Articular cartilage is a dense extracellular matrix-rich tissue that degrades following chronic mechanical stress, resulting in osteoarthritis (OA). The tissue has low intrinsic repair especially in aged and osteoarthritic joints. Here, we describe three pro-regenerative factors; fibroblast growth factor 2 (FGF2), connective tissue growth factor, bound to transforming growth factor-beta (CTGF-TGFß), and hepatoma-derived growth factor (HDGF), that are rapidly released from the pericellular matrix (PCM) of articular cartilage upon mechanical injury. All three growth factors bound heparan sulfate, and were displaced by exogenous NaCl. We hypothesised that sodium, sequestered within the aggrecan-rich matrix, was freed by injurious compression, thereby enhancing the bioavailability of pericellular growth factors. Indeed, growth factor release was abrogated when cartilage aggrecan was depleted by IL-1 treatment, and in severely damaged human osteoarthritic cartilage. A flux in free matrix sodium upon mechanical compression of cartilage was visualised by 23Na -MRI just below the articular surface.
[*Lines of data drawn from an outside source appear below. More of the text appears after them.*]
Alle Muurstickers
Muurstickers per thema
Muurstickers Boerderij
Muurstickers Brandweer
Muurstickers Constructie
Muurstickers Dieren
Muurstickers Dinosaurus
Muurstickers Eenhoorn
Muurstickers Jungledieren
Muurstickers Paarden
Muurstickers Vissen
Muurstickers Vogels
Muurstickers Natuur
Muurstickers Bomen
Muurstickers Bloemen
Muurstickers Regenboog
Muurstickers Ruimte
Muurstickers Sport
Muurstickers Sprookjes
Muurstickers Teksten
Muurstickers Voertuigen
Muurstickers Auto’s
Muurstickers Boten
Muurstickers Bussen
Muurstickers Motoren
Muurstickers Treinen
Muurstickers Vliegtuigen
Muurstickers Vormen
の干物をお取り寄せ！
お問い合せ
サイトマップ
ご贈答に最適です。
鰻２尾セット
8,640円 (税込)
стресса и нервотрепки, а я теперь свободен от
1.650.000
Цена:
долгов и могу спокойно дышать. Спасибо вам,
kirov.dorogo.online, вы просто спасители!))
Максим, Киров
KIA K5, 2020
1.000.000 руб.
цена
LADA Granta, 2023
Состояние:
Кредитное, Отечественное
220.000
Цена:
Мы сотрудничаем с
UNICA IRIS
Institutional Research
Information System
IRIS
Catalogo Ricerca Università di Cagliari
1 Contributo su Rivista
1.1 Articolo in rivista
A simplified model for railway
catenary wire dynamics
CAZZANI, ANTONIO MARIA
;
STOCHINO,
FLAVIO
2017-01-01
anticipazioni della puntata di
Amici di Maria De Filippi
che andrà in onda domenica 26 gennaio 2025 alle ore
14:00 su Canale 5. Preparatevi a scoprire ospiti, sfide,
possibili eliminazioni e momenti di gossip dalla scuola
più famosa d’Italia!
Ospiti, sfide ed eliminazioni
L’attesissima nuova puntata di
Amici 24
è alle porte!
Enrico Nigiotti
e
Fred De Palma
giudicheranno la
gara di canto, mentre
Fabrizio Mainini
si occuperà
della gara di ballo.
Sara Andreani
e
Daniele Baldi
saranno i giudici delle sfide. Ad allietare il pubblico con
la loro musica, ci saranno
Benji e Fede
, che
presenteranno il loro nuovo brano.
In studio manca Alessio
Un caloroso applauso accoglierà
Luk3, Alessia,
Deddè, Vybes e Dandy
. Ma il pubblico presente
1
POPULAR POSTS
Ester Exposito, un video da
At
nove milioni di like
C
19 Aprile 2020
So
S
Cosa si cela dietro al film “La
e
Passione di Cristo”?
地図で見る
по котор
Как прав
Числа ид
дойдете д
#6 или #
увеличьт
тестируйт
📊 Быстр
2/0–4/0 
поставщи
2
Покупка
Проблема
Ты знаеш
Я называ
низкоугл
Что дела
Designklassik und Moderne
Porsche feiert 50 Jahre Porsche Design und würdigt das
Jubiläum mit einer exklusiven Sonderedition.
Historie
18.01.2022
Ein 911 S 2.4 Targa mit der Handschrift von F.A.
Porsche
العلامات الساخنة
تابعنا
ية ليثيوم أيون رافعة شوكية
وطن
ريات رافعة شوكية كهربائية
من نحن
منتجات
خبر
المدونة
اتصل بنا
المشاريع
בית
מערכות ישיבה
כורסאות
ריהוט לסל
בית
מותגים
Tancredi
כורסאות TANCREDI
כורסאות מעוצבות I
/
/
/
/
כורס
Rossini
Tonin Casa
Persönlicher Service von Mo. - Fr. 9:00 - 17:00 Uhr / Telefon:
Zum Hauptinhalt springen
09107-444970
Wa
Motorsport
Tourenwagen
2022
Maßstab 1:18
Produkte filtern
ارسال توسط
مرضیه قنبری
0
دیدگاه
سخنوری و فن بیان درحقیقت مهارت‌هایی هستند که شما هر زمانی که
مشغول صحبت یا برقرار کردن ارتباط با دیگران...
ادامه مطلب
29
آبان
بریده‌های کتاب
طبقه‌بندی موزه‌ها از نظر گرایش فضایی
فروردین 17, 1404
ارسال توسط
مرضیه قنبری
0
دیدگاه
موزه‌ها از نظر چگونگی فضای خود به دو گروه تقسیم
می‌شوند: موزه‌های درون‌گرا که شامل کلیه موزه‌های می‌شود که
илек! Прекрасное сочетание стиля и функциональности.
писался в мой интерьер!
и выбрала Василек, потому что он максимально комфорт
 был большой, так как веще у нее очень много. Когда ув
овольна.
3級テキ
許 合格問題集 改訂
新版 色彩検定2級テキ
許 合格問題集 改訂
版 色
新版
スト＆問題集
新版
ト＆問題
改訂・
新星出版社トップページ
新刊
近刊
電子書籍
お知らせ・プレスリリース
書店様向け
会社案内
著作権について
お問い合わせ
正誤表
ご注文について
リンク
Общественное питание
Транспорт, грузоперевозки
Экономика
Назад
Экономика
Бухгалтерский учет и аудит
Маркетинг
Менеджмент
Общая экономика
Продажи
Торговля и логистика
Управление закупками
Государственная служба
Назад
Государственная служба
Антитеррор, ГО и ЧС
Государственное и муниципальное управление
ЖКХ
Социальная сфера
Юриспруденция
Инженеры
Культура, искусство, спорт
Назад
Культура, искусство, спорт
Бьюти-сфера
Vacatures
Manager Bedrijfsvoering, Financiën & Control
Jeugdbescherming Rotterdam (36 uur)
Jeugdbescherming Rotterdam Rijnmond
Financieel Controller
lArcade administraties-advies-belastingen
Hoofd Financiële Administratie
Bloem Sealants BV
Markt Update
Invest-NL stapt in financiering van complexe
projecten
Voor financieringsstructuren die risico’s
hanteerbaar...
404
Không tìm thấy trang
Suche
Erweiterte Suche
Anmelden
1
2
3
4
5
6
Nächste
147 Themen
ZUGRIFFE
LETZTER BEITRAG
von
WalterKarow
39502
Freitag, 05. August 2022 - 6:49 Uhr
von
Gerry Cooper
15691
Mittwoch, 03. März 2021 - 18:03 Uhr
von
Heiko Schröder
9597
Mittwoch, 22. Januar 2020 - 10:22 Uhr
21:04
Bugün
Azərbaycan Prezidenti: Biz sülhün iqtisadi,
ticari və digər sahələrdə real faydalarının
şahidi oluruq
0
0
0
This corresponded to a region of reduced tissue stiffness, measured by scanning acoustic microscopy and second harmonic generation microscopy, and where Smad2/3 was phosphorylated upon cyclic compression. Our results describe a novel intrinsic repair mechanism, controlled by matrix stiffness and mediated by the free sodium concentration, in which heparan sulfate-bound growth factors are released from cartilage upon injurious load. They identify aggrecan as a depot for sequestered sodium, explaining why osteoarthritic tissue loses its ability to repair. Treatments that restore matrix sodium to allow appropriate release of growth factors upon load are predicted to enable intrinsic cartilage repair in OA. SIGNIFICANCE STATEMENT: Osteoarthritis is the most prevalent musculoskeletal disease, affecting 250 million people worldwide.1 We identify a novel intrinsic repair response in cartilage, mediated by aggrecan-dependent sodium flux, and dependent upon matrix stiffness, which results in the release of a cocktail of pro-regenerative growth factors after injury. Loss of aggrecan in late-stage osteoarthritis prevents growth factor release and likely contributes to disease progression. Treatments that restore matrix sodium in osteoarthritis may recover the intrinsic repair response to improve disease outcome.